» Exercise objective
Leave out the pictures, then repeat every other part of the records exactly.

**** Source information ****

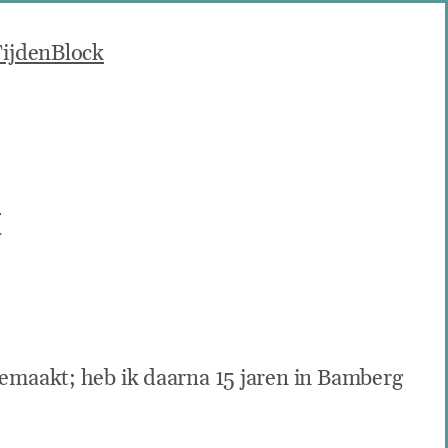
ijden
Block
t
gemaakt; heb ik daarna 15 jaren in Bamberg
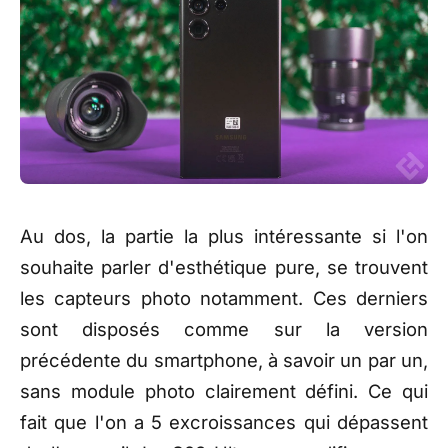
Au dos, la partie la plus intéressante si l'on
souhaite parler d'esthétique pure, se trouvent
les capteurs photo notamment. Ces derniers
sont disposés comme sur la version
précédente du smartphone, à savoir un par un,
sans module photo clairement défini. Ce qui
fait que l'on a 5 excroissances qui dépassent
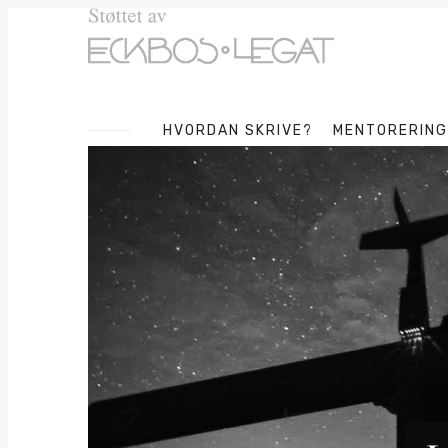
HVORDAN SKRIVE?
MENTORERING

****

» Solved exercise
ijden
Block
t
gemaakt; heb ik daarna 15 jaren in Bamberg
Au dos, la partie la plus intéressante si l'on
souhaite parler d'esthétique pure, se trouvent
les capteurs photo notamment. Ces derniers
sont disposés comme sur la version
précédente du smartphone, à savoir un par un,
sans module photo clairement défini. Ce qui
fait que l'on a 5 excroissances qui dépassent
HVORDAN SKRIVE?
MENTORERING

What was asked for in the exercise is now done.